=== GOAL ===
Rewrite all of the records below, swapping every "phylum" for "division" and leaving every other character unchanged.

— begin DATA EXTRACT —

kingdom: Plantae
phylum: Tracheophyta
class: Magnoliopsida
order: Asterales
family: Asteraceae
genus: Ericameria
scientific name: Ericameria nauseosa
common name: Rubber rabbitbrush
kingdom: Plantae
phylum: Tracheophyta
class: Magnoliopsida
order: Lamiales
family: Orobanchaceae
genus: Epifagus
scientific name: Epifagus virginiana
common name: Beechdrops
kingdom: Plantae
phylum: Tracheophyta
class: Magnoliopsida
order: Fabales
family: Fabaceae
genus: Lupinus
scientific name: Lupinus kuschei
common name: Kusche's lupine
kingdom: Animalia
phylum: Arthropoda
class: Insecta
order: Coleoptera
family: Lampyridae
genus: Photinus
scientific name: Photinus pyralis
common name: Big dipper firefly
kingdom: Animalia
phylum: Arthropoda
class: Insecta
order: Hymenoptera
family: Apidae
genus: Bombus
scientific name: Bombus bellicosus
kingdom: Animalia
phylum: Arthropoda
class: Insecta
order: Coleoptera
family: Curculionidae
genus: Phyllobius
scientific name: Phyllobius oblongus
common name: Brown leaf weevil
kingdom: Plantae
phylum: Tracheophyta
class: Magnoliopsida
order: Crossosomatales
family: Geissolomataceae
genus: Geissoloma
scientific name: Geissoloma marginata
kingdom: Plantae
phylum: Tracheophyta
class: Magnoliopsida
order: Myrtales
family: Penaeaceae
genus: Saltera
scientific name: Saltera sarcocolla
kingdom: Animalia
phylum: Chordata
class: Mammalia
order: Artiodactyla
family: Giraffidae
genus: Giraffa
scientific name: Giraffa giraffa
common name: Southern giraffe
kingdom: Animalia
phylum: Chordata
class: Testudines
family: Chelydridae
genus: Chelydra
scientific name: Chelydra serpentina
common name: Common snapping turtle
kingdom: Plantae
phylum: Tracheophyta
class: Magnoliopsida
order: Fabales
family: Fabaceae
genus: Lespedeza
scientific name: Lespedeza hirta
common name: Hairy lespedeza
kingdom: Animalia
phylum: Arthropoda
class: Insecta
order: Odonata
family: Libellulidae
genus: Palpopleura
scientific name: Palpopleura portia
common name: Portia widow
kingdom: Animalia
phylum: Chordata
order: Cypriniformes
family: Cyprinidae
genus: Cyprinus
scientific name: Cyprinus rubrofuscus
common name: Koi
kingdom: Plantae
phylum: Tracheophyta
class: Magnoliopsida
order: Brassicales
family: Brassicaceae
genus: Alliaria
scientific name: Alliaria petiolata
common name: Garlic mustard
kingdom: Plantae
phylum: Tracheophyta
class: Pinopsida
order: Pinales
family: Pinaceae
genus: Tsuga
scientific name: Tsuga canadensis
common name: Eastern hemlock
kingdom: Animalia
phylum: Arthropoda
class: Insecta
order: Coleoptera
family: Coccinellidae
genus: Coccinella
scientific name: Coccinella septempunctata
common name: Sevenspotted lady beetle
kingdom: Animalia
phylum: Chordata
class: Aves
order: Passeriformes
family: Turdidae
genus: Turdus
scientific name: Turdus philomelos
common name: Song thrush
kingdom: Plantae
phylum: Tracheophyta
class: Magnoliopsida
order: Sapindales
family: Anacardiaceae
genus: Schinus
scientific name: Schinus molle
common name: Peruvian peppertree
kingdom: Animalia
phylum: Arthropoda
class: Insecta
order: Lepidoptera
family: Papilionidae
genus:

— end DATA EXTRACT —

=== OUTPUT ===
kingdom: Plantae
division: Tracheophyta
class: Magnoliopsida
order: Asterales
family: Asteraceae
genus: Ericameria
scientific name: Ericameria nauseosa
common name: Rubber rabbitbrush
kingdom: Plantae
division: Tracheophyta
class: Magnoliopsida
order: Lamiales
family: Orobanchaceae
genus: Epifagus
scientific name: Epifagus virginiana
common name: Beechdrops
kingdom: Plantae
division: Tracheophyta
class: Magnoliopsida
order: Fabales
family: Fabaceae
genus: Lupinus
scientific name: Lupinus kuschei
common name: Kusche's lupine
kingdom: Animalia
division: Arthropoda
class: Insecta
order: Coleoptera
family: Lampyridae
genus: Photinus
scientific name: Photinus pyralis
common name: Big dipper firefly
kingdom: Animalia
division: Arthropoda
class: Insecta
order: Hymenoptera
family: Apidae
genus: Bombus
scientific name: Bombus bellicosus
kingdom: Animalia
division: Arthropoda
class: Insecta
order: Coleoptera
family: Curculionidae
genus: Phyllobius
scientific name: Phyllobius oblongus
common name: Brown leaf weevil
kingdom: Plantae
division: Tracheophyta
class: Magnoliopsida
order: Crossosomatales
family: Geissolomataceae
genus: Geissoloma
scientific name: Geissoloma marginata
kingdom: Plantae
division: Tracheophyta
class: Magnoliopsida
order: Myrtales
family: Penaeaceae
genus: Saltera
scientific name: Saltera sarcocolla
kingdom: Animalia
division: Chordata
class: Mammalia
order: Artiodactyla
family: Giraffidae
genus: Giraffa
scientific name: Giraffa giraffa
common name: Southern giraffe
kingdom: Animalia
division: Chordata
class: Testudines
family: Chelydridae
genus: Chelydra
scientific name: Chelydra serpentina
common name: Common snapping turtle
kingdom: Plantae
division: Tracheophyta
class: Magnoliopsida
order: Fabales
family: Fabaceae
genus: Lespedeza
scientific name: Lespedeza hirta
common name: Hairy lespedeza
kingdom: Animalia
division: Arthropoda
class: Insecta
order: Odonata
family: Libellulidae
genus: Palpopleura
scientific name: Palpopleura portia
common name: Portia widow
kingdom: Animalia
division: Chordata
order: Cypriniformes
family: Cyprinidae
genus: Cyprinus
scientific name: Cyprinus rubrofuscus
common name: Koi
kingdom: Plantae
division: Tracheophyta
class: Magnoliopsida
order: Brassicales
family: Brassicaceae
genus: Alliaria
scientific name: Alliaria petiolata
common name: Garlic mustard
kingdom: Plantae
division: Tracheophyta
class: Pinopsida
order: Pinales
family: Pinaceae
genus: Tsuga
scientific name: Tsuga canadensis
common name: Eastern hemlock
kingdom: Animalia
division: Arthropoda
class: Insecta
order: Coleoptera
family: Coccinellidae
genus: Coccinella
scientific name: Coccinella septempunctata
common name: Sevenspotted lady beetle
kingdom: Animalia
division: Chordata
class: Aves
order: Passeriformes
family: Turdidae
genus: Turdus
scientific name: Turdus philomelos
common name: Song thrush
kingdom: Plantae
division: Tracheophyta
class: Magnoliopsida
order: Sapindales
family: Anacardiaceae
genus: Schinus
scientific name: Schinus molle
common name: Peruvian peppertree
kingdom: Animalia
division: Arthropoda
class: Insecta
order: Lepidoptera
family: Papilionidae
genus:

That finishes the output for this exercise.